Dans Une chambre à soi, l’écrivaine de renom Virginia Woolf a décrit un passé qui brûle encore les consciences, un passé qui essaie d’ouvrir, d’une toute autre manière, des plaies encore fragiles : « J’oserais parier qu’Anonyme […] était souvent une femme ». L’urgence d’écrire a poussé de nombreuses femmes dans les bras de l’anonymat comme refuge (forcé). Pour des mains qui savaient écrire et des âmes qui savaient dire le monde, l’injustice s’écrit en majuscules.
Chaque année, le 8 mars rappelle l’importance de respecter les droits des femmes pour un monde juste, égalitaire et équitable ; néanmoins, le travail d’une journée ne peut être considéré comme suffisant dans la mesure où les mentalités accompagnent mal les approches.
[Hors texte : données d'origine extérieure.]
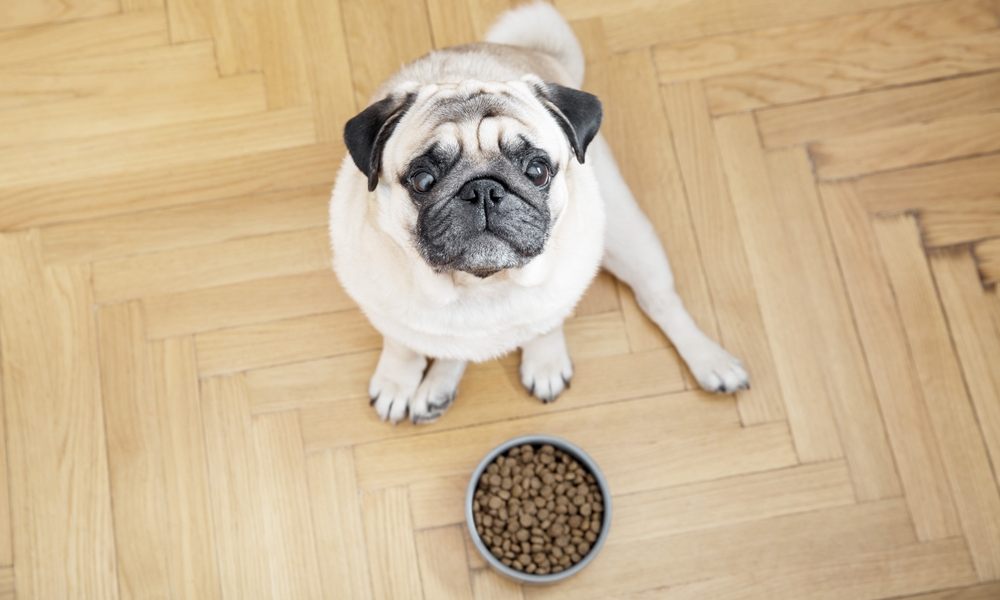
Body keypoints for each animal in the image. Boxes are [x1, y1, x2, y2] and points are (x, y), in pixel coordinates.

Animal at [330, 1, 752, 422]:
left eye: (537, 170)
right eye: (422, 179)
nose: (483, 189)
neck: (482, 287)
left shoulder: (560, 291)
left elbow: (546, 324)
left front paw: (545, 363)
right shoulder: (385, 308)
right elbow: (401, 343)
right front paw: (396, 382)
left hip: (628, 237)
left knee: (661, 302)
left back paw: (710, 360)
De la parole aux actes concrets

Les femmes ont besoin de Droits pour lever le voile, parler quand le silence devient pesant et briller quand l’ombre devient plus forte. De Justice contre la censure et toutes les formes de violence. D’Actions, non pas le simple fait de dire, mais de poser des actes qui influencent positivement et changent les règles pour toutes les femmes. Toutes, sans exception.

La rançon de l’identité

George Sand pour Aurore Dupin, George Eliot pour Mary Ann Evans et, plus près de nous, J.K. Rowling qui s’est cachée derrière des initiales. Toutes ont dû payer la rançon de l’anonymat. Pour Michelle Perrot, dans son livre Les Femmes ou les silences de l’histoire, l’anonymat a été un moyen de survie quand le sexe devenait un jugement. Le poids d’être une femme et les regards qu’il attire.
Aujourd’hui, au regard de ce que le passé nous a appris, il est important de rappeler que nous devons combattre l’injustice qui a trop longtemps poussé les plus belles voix à se taire. L’avenir sera meilleur s’il est, enfin, signé par nous toutes.